• PROBLEM DETAILS
Starting at the line containing "How many data points are less than 825?" and continuing through the end of the records, reproduce those lines with "grid lines" changed to "gridlines" and everything else kept the same. Omit the pictures from your output.

(GIVEN RECORDS)

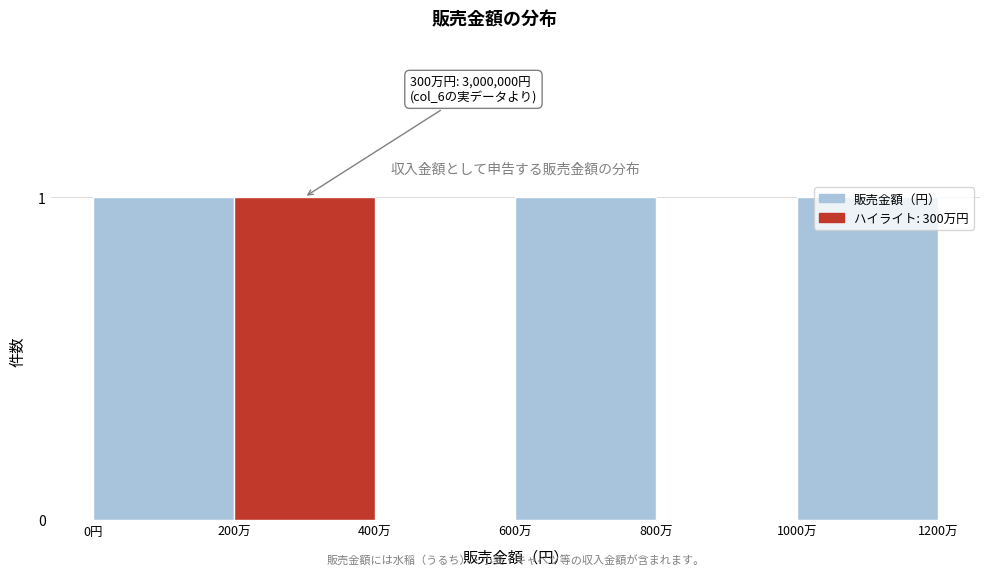

The chart shows a value of 1 at 200万. True or false?

True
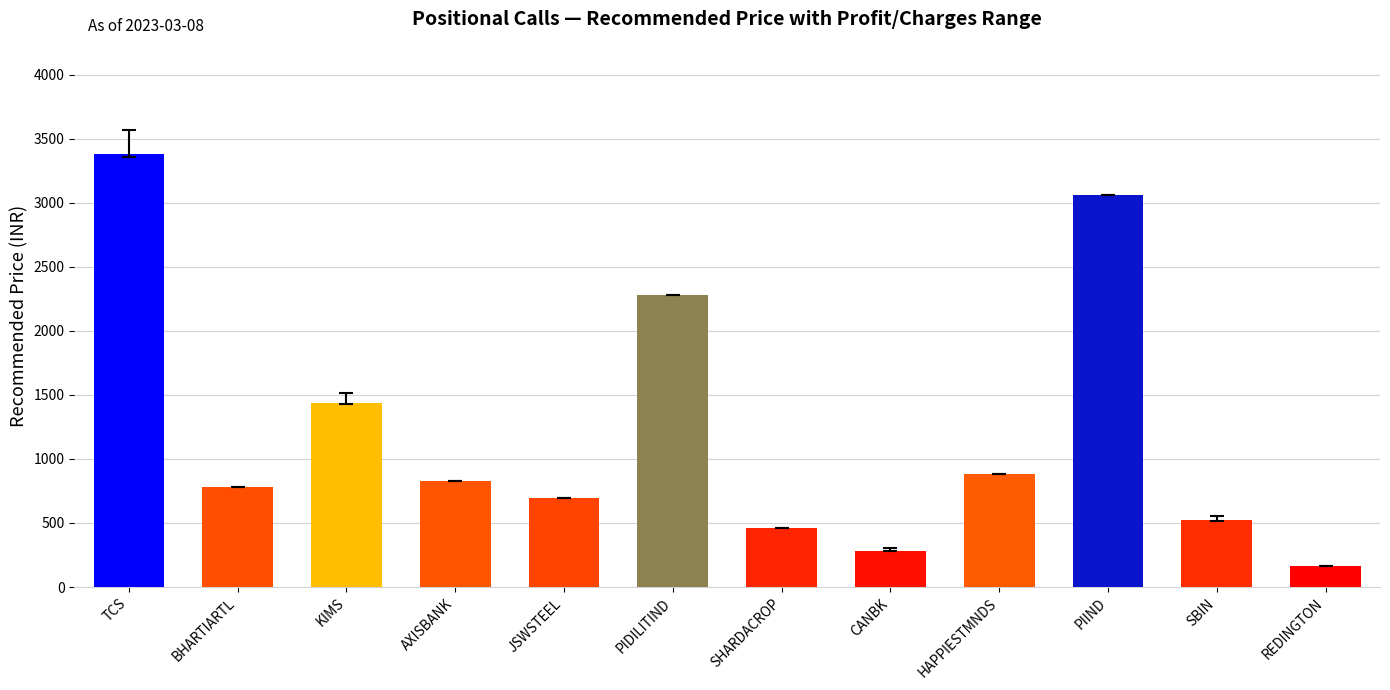

How many data points are less than 825?

6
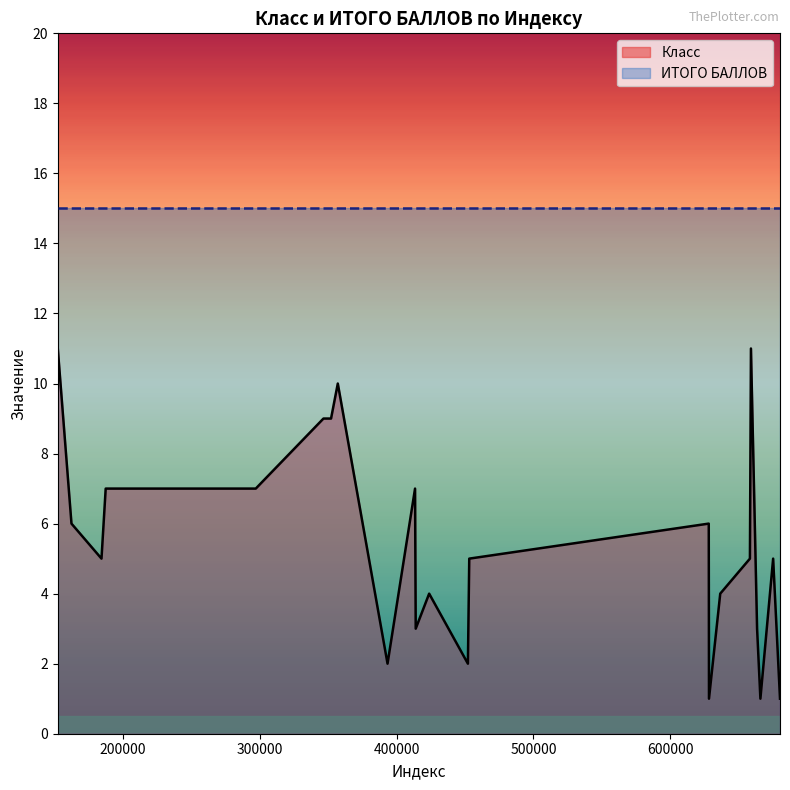

Does the chart have visible grid lines?

No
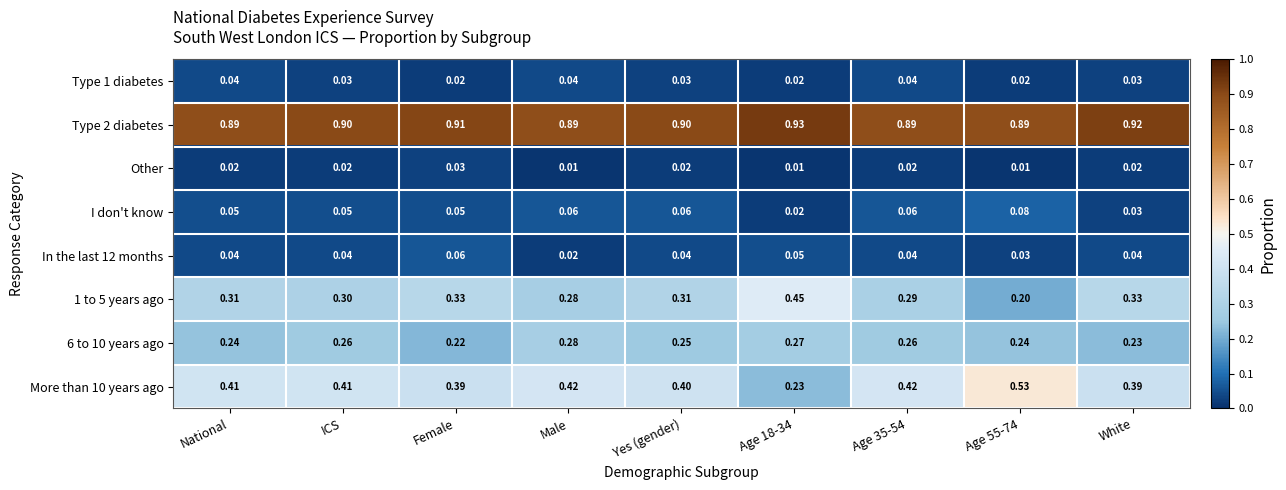

Is the value of In the last 12 months at National greater than the value of Type 1 diabetes at Age 18-34?

Yes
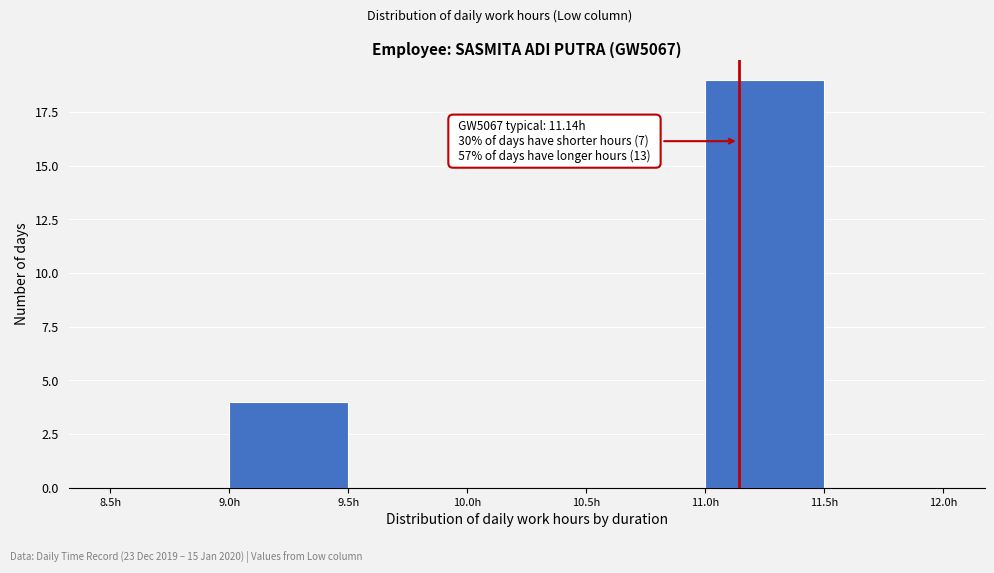

Over which range of the x-axis is the bar tallest?

11.0 to 11.5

(End GIVEN RECORDS)

• FINISHED EXERCISE
How many data points are less than 825?

6

Does the chart have visible gridlines?

No

Is the value of In the last 12 months at National greater than the value of Type 1 diabetes at Age 18-34?

Yes

Over which range of the x-axis is the bar tallest?

11.0 to 11.5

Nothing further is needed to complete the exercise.